La Organización de Estados Americanos es un reflejo de las contradicciones propias de sus Estados miembros, donde impera el sistema de oligarquía de partidos, en unos más que en otros.

En esencia, se trata de países donde el poder político está en manos de estas franquicias, denominadas partidos, que les han arrebatado ese poder a los ciudadanos que dicen representar.

Las oligarquías de partidos tienen protocolos propios que son trasladados a los organismos internacionales en los que participan, como la OEA, por ejemplo. La retórica ambigua y banal es parte de estos protocolos. Una retórica inspirada en una corrección política que no define ni resuelve nada, sino que solo busca complacer intereses y agendas contradictorios. También lo son esos mecanismos de falsos consensos que, al intentar quedar bien con todo el mundo, solo producen decisiones incoherentes y absurdas.

La última resolución de la OEA sobre la grave situación en Venezuela es un reflejo de esa cultura de consensos y de lo políticamente correcto.
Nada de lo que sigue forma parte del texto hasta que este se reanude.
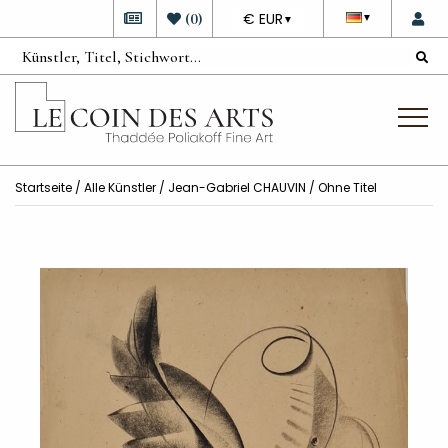
DEVISE
(
0
)
€ EUR
▼
▼
Startseite
/
Alle Künstler
/
Jean-Gabriel CHAUVIN
/ Ohne Titel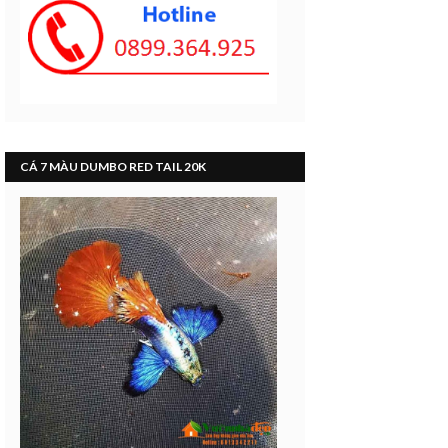
CÁ 7 MÀU DUMBO RED TAIL 20K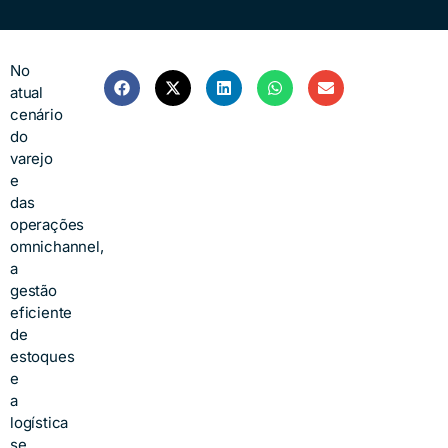
No
atual
cenário
do
varejo
e
das
operações
omnichannel,
a
gestão
eficiente
de
estoques
e
a
logística
se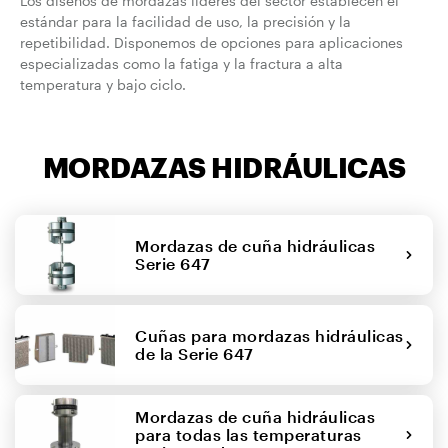
Los diseños de mordazas líderes del sector establecen el
estándar para la facilidad de uso, la precisión y la
repetibilidad. Disponemos de opciones para aplicaciones
especializadas como la fatiga y la fractura a alta
temperatura y bajo ciclo.
MORDAZAS HIDRÁULICAS
Mordazas de cuña hidráulicas
Serie 647
Cuñas para mordazas hidráulicas
de la Serie 647
Mordazas de cuña hidráulicas
para todas las temperaturas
Luego de enumerar y razonar las causas por las cuales la OEA debe desconocer el régimen ilegal e ilegítimo de Nicolás Maduro, la resolución remata con un maniqueo y tibio llamado a un gran diálogo nacional con todos los actores políticos, donde se definan las condiciones para un nuevo proceso electoral.

Diálogo, negociaciones y elecciones son los atajos que le han permitido al régimen chavista ganar tiempo, abortar las crisis y aumentar su influencia política y militar. Estas fórmulas que ya deberían estar descartadas para abordar la crisis en Venezuela, ahora vuelven a ser hábilmente rescatadas en una resolución de la OEA que torpemente intenta regresar a situaciones superadas; situaciones que ya han sido destrozadas por la realidad.

Hay que reconocer que en forma individual varios de los países que suscriben esta resolución de la OEA han apoyado decididamente la recuperación de la libertad en Venezuela, incluso con acciones concretas. Pero al entrar en las arenas traicioneras y movedizas de la diplomacia y la política internacional, la intensidad de ese respaldo queda completamente desnaturalizado en una resolución que admite la gravedad del problema, pero que al mismo tiempo fracasa a la hora de articular con coherencia un plan de acción para atacarlo.

Es difícil que la OEA colectivamente pueda producir algo más que otro documento de conmiseración con los venezolanos por la tragedia de sufren bajo las garras del chavismo. No así algunos de sus Estados miembros, que de forma individual se verán obligados a intervenir militarmente –aunque hoy no lo admitan o no lo entiendan– al margen de las tibiezas de la OEA, para ocuparse de una crisis que desde hace tiempo dejó de ser exclusivamente de los venezolanos.